Congratulations to Dr. Hannah Turner, joining UBC iSchool!

We are thrilled to share the news that Dr. Hannah Turner has been hired as an Assistant Professor at the University of British Columbia’s iSchool (Library, Archival, and Information Science). The UBC iSchool has been named best in the world for Library and Information Management graduate programs. Congratulations Hannah, we are so happy that you are returning to Vancouver! Dr. Turner was a SSHRC Postdoctoral Fellow in the Making Culture Lab 2017-2018, and was a Lecturer at Museum Studies at Leicester University in the UK 2018-2019.

____________

UBC iSchool is pleased to announce the appointment of Professor Dr. Hannah Turner beginning September 1, 2019.
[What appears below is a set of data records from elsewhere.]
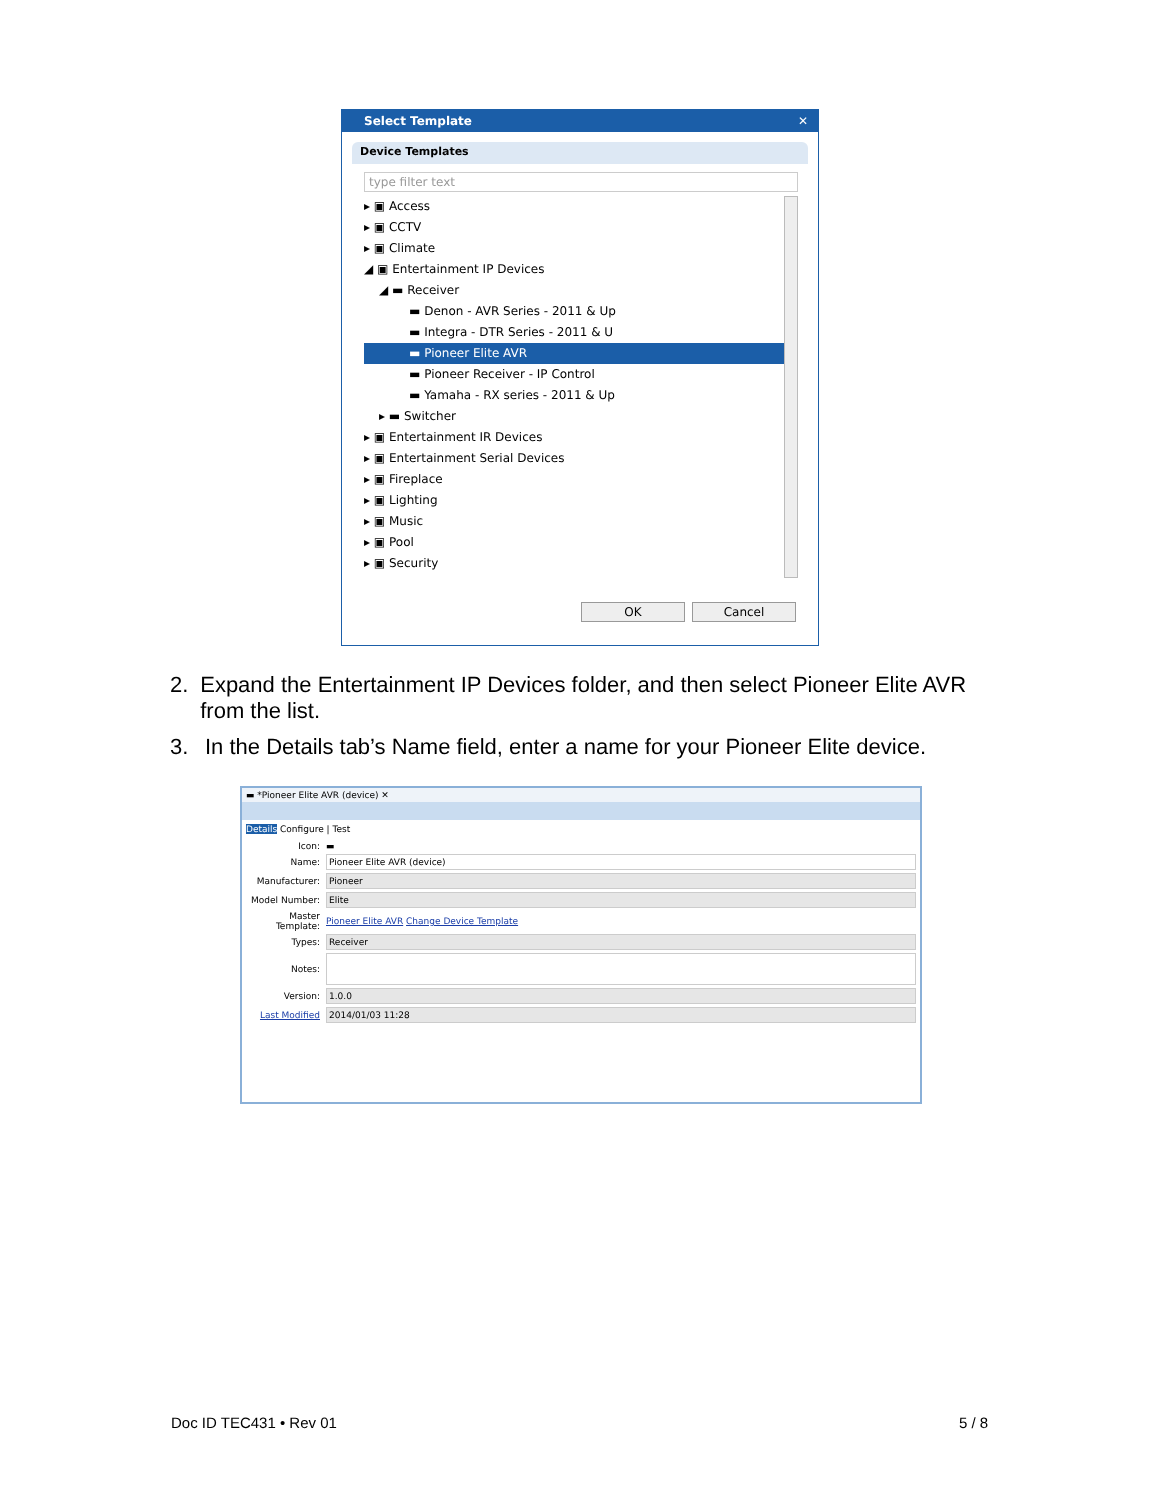Select Template ✕
Device Templates
type filter text
▸ ▣ Access
▸ ▣ CCTV
▸ ▣ Climate
◢ ▣ Entertainment IP Devices
◢ ▬ Receiver
▬ Denon - AVR Series - 2011 & Up
▬ Integra - DTR Series - 2011 & U
▬ Pioneer Elite AVR
▬ Pioneer Receiver - IP Control
▬ Yamaha - RX series - 2011 & Up
▸ ▬ Switcher
▸ ▣ Entertainment IR Devices
▸ ▣ Entertainment Serial Devices
▸ ▣ Fireplace
▸ ▣ Lighting
▸ ▣ Music
▸ ▣ Pool
▸ ▣ Security
OK Cancel
2. Expand the Entertainment IP Devices folder, and then select Pioneer Elite AVR from the list.
3. In the Details tab’s Name field, enter a name for your Pioneer Elite device.
▬ *Pioneer Elite AVR (device) ✕
Details Configure | Test
Icon: ▬
Name: Pioneer Elite AVR (device)
Manufacturer: Pioneer
Model Number: Elite
Master Template: Pioneer Elite AVR Change Device Template
Types: Receiver
Notes:
Version: 1.0.0
Last Modified 2014/01/03 11:28
Doc ID TEC431 • Rev 01 5 / 8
Dr. Hannah Turner is a critical information studies scholar who investigates the connection between documentation, culture, and technology. She broadly investigate how ethnographic material culture has been produced and circulated using different recording and documentation technologies through time. In particular, she is interested in how technologies can be used ethically for better practice between museums and originating communities. Her upcoming book, the Legacy of Data (UBC Press, 2020) is a history of ethnographic documentation practices and the classification and the cataloguing of material culture collections in the Smithsonian’s Department of Anthropology.
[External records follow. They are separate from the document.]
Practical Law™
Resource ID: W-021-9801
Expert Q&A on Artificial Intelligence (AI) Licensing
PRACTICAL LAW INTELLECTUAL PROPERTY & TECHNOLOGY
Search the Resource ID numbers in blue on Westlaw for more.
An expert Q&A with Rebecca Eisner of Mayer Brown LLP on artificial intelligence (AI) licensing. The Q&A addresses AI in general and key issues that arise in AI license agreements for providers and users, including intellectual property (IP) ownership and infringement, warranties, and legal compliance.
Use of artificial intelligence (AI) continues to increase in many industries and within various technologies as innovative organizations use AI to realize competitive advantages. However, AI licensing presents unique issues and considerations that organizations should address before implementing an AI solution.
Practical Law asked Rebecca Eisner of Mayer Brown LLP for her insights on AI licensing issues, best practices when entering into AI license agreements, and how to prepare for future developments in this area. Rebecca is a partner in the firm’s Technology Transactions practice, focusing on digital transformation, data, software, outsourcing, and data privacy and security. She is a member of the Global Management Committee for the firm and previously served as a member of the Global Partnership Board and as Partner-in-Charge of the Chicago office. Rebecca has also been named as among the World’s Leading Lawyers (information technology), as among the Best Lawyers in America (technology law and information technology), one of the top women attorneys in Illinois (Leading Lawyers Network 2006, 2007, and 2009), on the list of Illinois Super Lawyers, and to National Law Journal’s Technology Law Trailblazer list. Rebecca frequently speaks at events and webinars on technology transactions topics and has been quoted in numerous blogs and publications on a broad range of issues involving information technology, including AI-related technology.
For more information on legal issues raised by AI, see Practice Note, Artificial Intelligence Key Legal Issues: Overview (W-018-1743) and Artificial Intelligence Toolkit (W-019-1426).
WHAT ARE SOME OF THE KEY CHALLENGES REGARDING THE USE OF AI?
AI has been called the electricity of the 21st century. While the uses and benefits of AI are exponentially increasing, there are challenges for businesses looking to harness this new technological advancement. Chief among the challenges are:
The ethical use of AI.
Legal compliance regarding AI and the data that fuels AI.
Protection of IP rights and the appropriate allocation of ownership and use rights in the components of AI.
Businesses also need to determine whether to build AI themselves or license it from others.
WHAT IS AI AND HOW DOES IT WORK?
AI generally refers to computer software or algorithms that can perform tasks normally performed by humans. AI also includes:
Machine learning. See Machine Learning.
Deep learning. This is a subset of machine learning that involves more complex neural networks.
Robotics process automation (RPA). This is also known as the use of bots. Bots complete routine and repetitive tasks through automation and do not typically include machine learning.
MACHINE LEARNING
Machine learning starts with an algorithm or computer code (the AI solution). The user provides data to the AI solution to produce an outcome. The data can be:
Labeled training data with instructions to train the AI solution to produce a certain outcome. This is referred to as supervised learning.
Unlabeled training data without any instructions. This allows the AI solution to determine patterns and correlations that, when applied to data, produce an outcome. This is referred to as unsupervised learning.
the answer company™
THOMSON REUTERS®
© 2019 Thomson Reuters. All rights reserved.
She is also interested in how new digital technologies are used to represent tangible and intangible cultural heritage. With several 3D digitization research and curatorial projects, she questions how objects and belongings are actively shaped by those who create and manipulate their digital representations. She has published on the politics of digital access, the decolonization of museum databases, learning with 3D printing, and the organization of knowledge in museums.

Prior to joining UBC, Hannah was a Lecturer in Museum Studies at the University of Leicester, and a SSHRC Postdoctoral Fellow in the Making Culture Lab at SFU. She completed her doctorate in the Faculty of Information at the University of Toronto in 2015.